Mahfi Eğilmez ile Hititler’in izinde

ESKİ Hazine Müsteşarı Mahfi Eğilmez ile Hititler’in ülkesinde geziye çıkmak büyük bir şans.

Mahfi Eğilmez yirmibeş yıl önce bir kitap okumuş ve hayatı değişmiş.

‘‘Tanrıların Vatanı Anadolu’’ kitabıyla Mısırlılar ve Yunanlılar kadar tanınmayan, oysa onlar kadar büyük bir uygarlık yaratmış olan Hititler’le tanışmış.

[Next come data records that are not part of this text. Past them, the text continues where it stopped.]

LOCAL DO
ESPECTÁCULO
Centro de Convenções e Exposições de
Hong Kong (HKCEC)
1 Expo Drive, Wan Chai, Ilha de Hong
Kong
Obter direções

Kadeş Savaşı, Hitit tabletleri derken Eğilmez, bilimsel makalelere merak salmış, yurt dışından kitaplar getirtmeye başlamış.

Kitabı ‘‘Anitta'nın Laneti’’ esasında okuduğu, not aldığı belgelerden ortaya çıkmış bir roman.

Tabletlerden birinde Anitta, Hattuş Kralı'nı nasıl yendiğini şöyle anlatıyor: ‘‘Geceleyin yaptığım bir saldırı ile şehri aldım. Yerine yaban otu ektim. Benden sonra kim kral olursa ve Hattuş'u yeniden iskan ederse gökyüzünün Fırtına Tanrısı'nın laneti üzerinde olsun.’’

Kral Anitta'nın laneti ne kadar sürmüş?

Bilinmiyor.

Zaten Hititler'in Anadolu'ya gelişleri, 400 yüzyıl sonra yokoluşları da gizemli.

Mahfi Eğilmez'in Hitit dağarcığı o kadar yüklü ki, kimbilir bundan sonra kaç roman gelecek.

İlk durağımız Çorum Müzesi.

1900'lü yılların başında hastane olarak inşa edilmiş olan oldukça alımlı müze binası 1989 yılından beri restorasyonda. 5-6 ay önce açılmış, henüz bahçesi bile tamamlanmamış.

Çorum çevresinde Hititler’in başkenti Hattuşa (Boğazköy), Alacahöyük, Şapinuva'daki kazılardan çıkartılmış takılar, ev eşyaları, çıngıraklı çocuk oyuncakları, vazolar görüyoruz.

Süzgeçli toprak kabı bugün bile kullanmak mümkün.

Hititler de Mısırlılar gibi öldükten sonra yaşama inanmışlar.

Mezarlarında, takılar, yiyecek kapları bulunmuş.

Kral mühürleri kazılarda en fazla bulunan eşyalardan.

Zira Hititler yazışmaya müthiş önem veren bir halk.

Her şeyi not etmişler, belgelemişler, arşivlemişler.

Çorum Müzesi'nde gördüklerimiz, kazılardan çıkanların ancak küçük bir bölümü. Diğerleri müzenin deposunda.

Peki müze iyi korunuyor mu?

Çorum Müzesi'nin bekçisi varmış ancak Boğazköy Müzesi'nin bekçisi emekli olmak üzereymiş ve yerine başka birinin de atanması beklenmiyormuş.

Bildiğiniz gibi Kültür ve Turizm Bakanlığı'nın müzeleri, kalıntıları doğru dürüst ayakta tutacak, bekçilerle koruyacak bir bütçesi yok ne yazık ki...

Bu ilgisizliğin nelere malolduğunu Yazılıkaya açık hava tapınağında görüyoruz.

Yüksek kayaların arasına gizlenmiş sihirli bir mekanda kayalara 90'dan fazla tanrı, tanrıça, hayvan işlenmiş. Bazıları ancak belli belirsiz seçilebiliyor. Çünkü 1980'li yıllarda buraya gelen bir Fransız arkeolog kabartmaların kopyalarını çıkartmak isterken pek çoğunu tahrip etmiş. Fransız arkeoloğun Türkiye'ye girişi yasaklanmış ama neye yarar?

Mahfi Eğilmez, Hititlerin 1000 tanrılı halk olarak tanındığını söylüyor.

Fethettikleri şehirlerin halklarını inançlarında serbest bıraktıkları gibi, tanrılarını da benimsemişler.

Eğilmez anlatıyor: ‘‘Hitit tabletlerinde nelere rastlıyoruz. Tıp reçeteleri, makyaj ve yemek tarifleri, aşk öyküleri...Kadeş Anlaşması’nda rol oynayan Kraliçe Puduhepa ile Kral II. Hattuşili büyük bir aşk yaşıyorlar.’’

Hititler yaklaşık 100 yıl önce ilk kez gündeme gelmişler.

Biz onları tanımak için daha işin çok başındayız.